**Desafio A**
Disponha em lista numerada as linhas dos registros, do início deles até a linha que contém "ಹೇಳಿಸುತ್ತಿದ್ದರು", com as duas pontas incluídas. Omita as linhas em branco e deixe as imagens fora da resposta.

**Trecho do documento**
Sou suspeito para falar e tenho dificuldades em escolher, pero, tivesse que selecionar trechos da vasta memorialística do Nava, com certeza não deixaria de lado as vertiginosas páginas iniciais de "Engenho Velho", terceiro capítulo de Balão Cativo, seu segundo volume de memórias.
É Nava chegando ao Rio, cidade que amou como ninguém.
"Seguia-se a Escola Doméstica Maria Raithe, sem as escadas da frente que hoje desonram o sobrado outrora tão genuíno e cuja capela se ganhava subindo a vasta varanda lateral que as freiras suprimiram. Minhas tias frequentavam sua missa dominical e eu com elas. Até foi nessa capela, que distraído, em dominga qualquer duma quaresma ou dum advento, comunguei de barriga cheia e sem confissão. Minha tia Bibi aterrada queria correr, gritar, impedir o sacrilégio. Foi obstada por tia Alice que não gostava de escândalo, que ia à missa por automatismo e que logo declarou que aquilo não fazia mal nem tinha importância. Menino dessa idade tem lá pecado? Ai! de mim que já os tinha e negros..."
Pois. Hoje estive no Colégio Maria Raythe, na Haddock Lobo, em busca da capela onde Pedrinho comungou e arrotou de barriga cheia.

**Registros fornecidos**
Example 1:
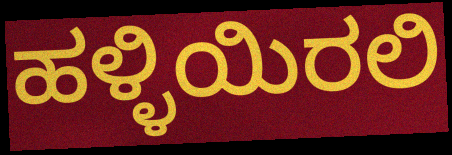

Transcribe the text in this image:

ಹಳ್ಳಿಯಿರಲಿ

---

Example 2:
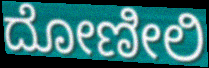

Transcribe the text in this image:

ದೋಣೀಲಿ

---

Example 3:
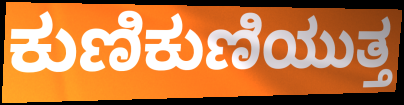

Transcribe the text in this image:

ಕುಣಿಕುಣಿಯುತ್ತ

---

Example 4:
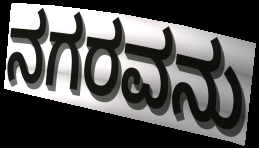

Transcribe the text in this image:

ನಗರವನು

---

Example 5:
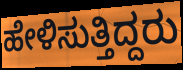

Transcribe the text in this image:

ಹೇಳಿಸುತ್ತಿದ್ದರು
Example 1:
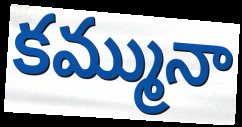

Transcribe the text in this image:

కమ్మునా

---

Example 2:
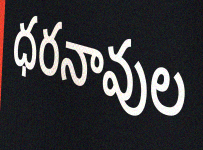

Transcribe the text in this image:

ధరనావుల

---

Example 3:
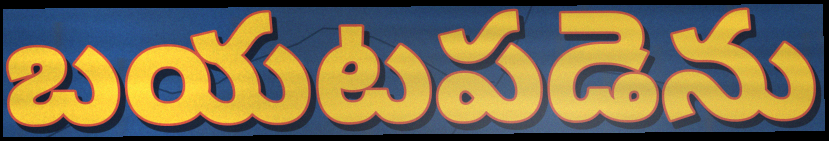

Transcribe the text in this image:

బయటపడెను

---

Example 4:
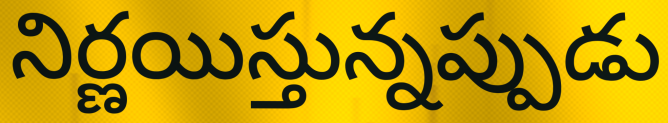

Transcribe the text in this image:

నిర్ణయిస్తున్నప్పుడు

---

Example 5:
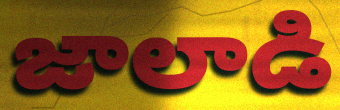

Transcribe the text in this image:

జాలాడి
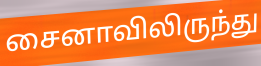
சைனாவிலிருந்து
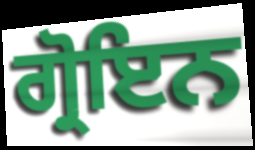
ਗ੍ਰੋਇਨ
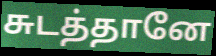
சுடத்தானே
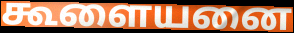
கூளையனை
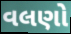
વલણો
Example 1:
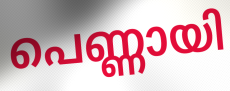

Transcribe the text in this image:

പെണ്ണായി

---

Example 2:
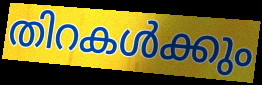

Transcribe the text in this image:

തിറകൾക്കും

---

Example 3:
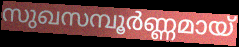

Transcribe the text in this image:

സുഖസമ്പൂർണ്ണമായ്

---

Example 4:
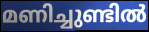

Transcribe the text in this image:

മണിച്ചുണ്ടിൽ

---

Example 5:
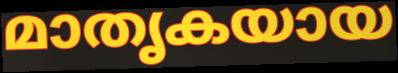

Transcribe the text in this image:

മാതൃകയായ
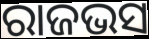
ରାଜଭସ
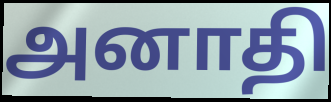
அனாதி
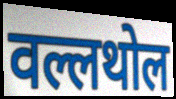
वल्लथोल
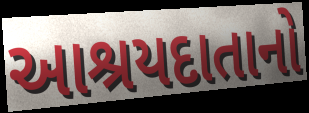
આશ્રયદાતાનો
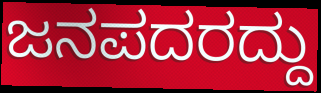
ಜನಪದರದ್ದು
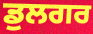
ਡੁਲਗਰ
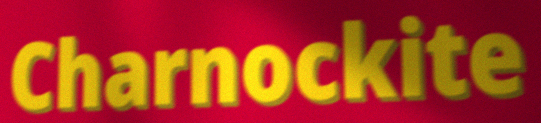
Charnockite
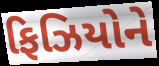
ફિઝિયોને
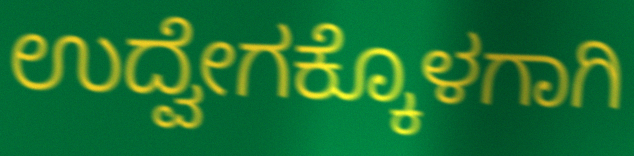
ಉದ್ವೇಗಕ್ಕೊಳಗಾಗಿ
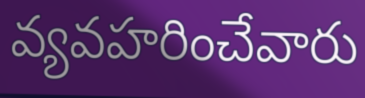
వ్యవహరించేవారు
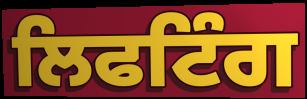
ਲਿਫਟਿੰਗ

**Desafio B**
Como fica, em versão mais breve, o parágrafo do trecho que começa com "Seguia-se a Escola Doméstica", mantidos os fatos principais?

**Solução do exercício A**
1. Example 1:
2. Transcribe the text in this image:
3. ಹಳ್ಳಿಯಿರಲಿ
4. ---
5. Example 2:
6. Transcribe the text in this image:
7. ದೋಣೀಲಿ
8. ---
9. Example 3:
10. Transcribe the text in this image:
11. ಕುಣಿಕುಣಿಯುತ್ತ
12. ---
13. Example 4:
14. Transcribe the text in this image:
15. ನಗರವನು
16. ---
17. Example 5:
18. Transcribe the text in this image:
19. ಹೇಳಿಸುತ್ತಿದ್ದರು

**Solução do exercício B**
A Escola Doméstica Maria Raithe, cujo sobrado hoje tem escadas na frente, tinha uma capela à qual se chegava pela vasta varanda lateral, depois suprimida pelas freiras. Ali, indo à missa dominical com as tias, o narrador comungou distraído, de barriga cheia e sem confissão. A tia Bibi quis impedir o sacrilégio. A tia Alice, que não gostava de escândalo, declarou que aquilo não tinha importância, pois menino daquela idade não teria pecado. O narrador lamenta que já os tivesse, e negros.